Flush from its victory earlier this year before the U.S. Supreme Court, the Federal Trade Commission has asked to submit an amicus curiae brief in a New Jersey federal case involving a drug patent settlement that delayed generic competition.
The FTC wants to weigh in on In re Effexor XR Antitrust Litigation, which challenges an agreement between drug makers Wyeth Pharmaceutical Co. and Teva Pharmaceuticals USA Inc. over the blockbuster antidepressant Effexor XR. According to the FTC, generic giant Teva agreed to delay introducing generic Effexor XR until July 1, 2010, and in return, brand-name maker Wyeth agreed to hold off marketing a competing "authorized generic" version of the drug for a period of time.
Authorized generics are made by the brand-name drug maker. They’re chemically identical to the brand-name drug, and are launched as a way to siphon off generic sales, especially during the180-day exclusivity period reserved for the first-filing generic under the Hatch-Waxman Act.
It’s “an issue with significant implications for American consumers,” according to the FTC, which in a 2011 study found that consumers pay less when a brand-name drug maker launches an authorized generic to compete with the regular generic.
To the FTC, agreements involving authorized generics should be subject to the same antitrust analysis as those involving reverse payments (when a brand-name drug maker pays a generic rival to drop a patent challenge and hold off market entry). In FTC v.

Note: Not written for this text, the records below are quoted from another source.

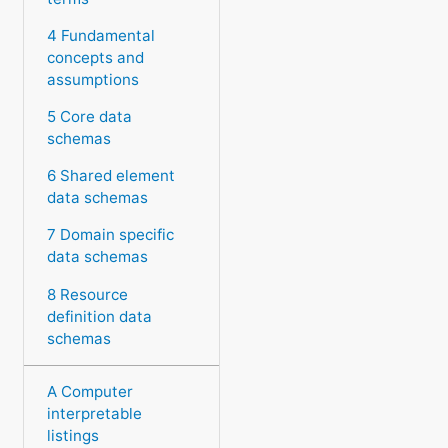
4 Fundamental
concepts and
assumptions
5 Core data
schemas
6 Shared element
data schemas
7 Domain specific
data schemas
8 Resource
definition data
schemas
A Computer
interpretable
listings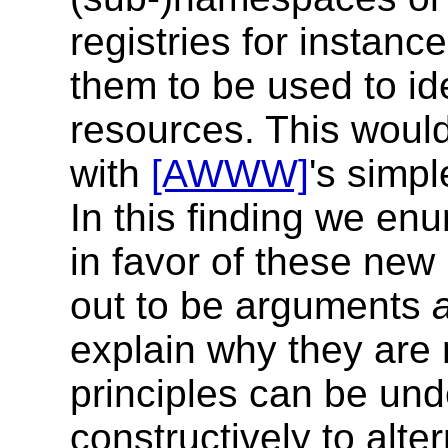
registries for instance
them to be used to ide
resources. This woul
with
[AWWW]
's simp
In this finding we en
in favor of these new
out to be arguments
explain why they are
principles can be und
constructively to alte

Actavis, the Supreme Court held that such agreements are not immune from antitrust scrutiny and are to be evaluated using traditional antitrust factors.
In the Effexor case, pending in U.S. District Court for the District of New Jersey, the defendants argue that the Actavis holding does not apply, because that agreement involved a cash payment, and theirs does not.

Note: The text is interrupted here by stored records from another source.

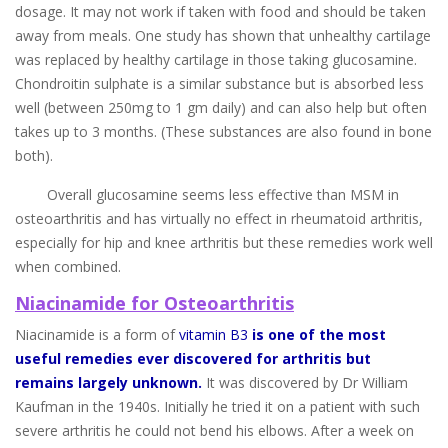
dosage. It may not work if taken with food and should be taken
away from meals. One study has shown that unhealthy cartilage
was replaced by healthy cartilage in those taking glucosamine.
Chondroitin sulphate is a similar substance but is absorbed less
well (between 250mg to 1 gm daily) and can also help but often
takes up to 3 months. (These substances are also found in bone
both).
Overall glucosamine seems less effective than MSM in
osteoarthritis and has virtually no effect in rheumatoid arthritis,
especially for hip and knee arthritis but these remedies work well
when combined.
Niacinamide for Osteoarthritis
Niacinamide is a form of
vitamin B3
is one of the most
useful remedies ever discovered for arthritis but
remains largely unknown.
It was discovered by Dr William
Kaufman in the 1940s. Initially he tried it on a patient with such
severe arthritis he could not bend his elbows. After a week on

In its motion to file an amicus brief, the FTC notes that “the antitrust treatment of no-authorized-generic commitments has serious long-term implications for all consumers, not just the private parties in this matter,” but it’s not clear the court will agree to accept the brief.
Last year, Judge Joel Pisano said no, ruling in part that “the extent to which the FTC is partial to a particular outcome weighs against granting the agency’s motion” to file an amicus brief.

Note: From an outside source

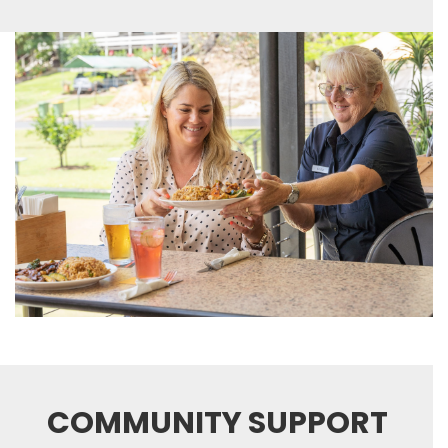
COMMUNITY SUPPORT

The case was reassigned to Judge Peter Sheridan in June, and the FTC is now trying again, arguing that the Actavis decision changes the calculation. “The Court’s ruling and its interpretation of Actavis could affect potential FTC enforcement actions,” according to the agency.
Besides, the FTC said, it has no position on the outcome of this particular case, and Pisano “failed to distinguish between two entirely different meanings of the term partial: partial in the sense of the FTC’s clearly expressed interest in protecting consumers, versus partial in the sense of preferring that one side ultimately prevails in the litigation.”
The FTC assured the court that “while the FTC has an interest in the development of the law concerning no-authorized-generic commitments, it takes no position with regard to the ultimate outcome in this case.”
Besides, the agency said, it wants to set the record straight. “Defendants make arguments based on misrepresentations of FTC statements and positions to support their arguments,” the FTC’s motion states. “The plaintiffs in this case were not involved in the FTC’s decision-making in either of these instances, and they cannot competently represent what the FTC decided."
Plainitffs lawyers include John Radice of the Radice Law Firm, Peter Pearlman of Cohn, Lifland, Pearlman, Herrmann & Knopf and Dianne Nast of NastLaw.
Wyeth is represented by Amy Boddorff and Megan Despasquale of White & Case and Liza Walsh and Rukhsanah Singh of Connell Foley. Teva has turned to Allyn Zissel Lite, Mayra Velez Tarantino and Michael Patunas of Lite, DePalma Greenberg.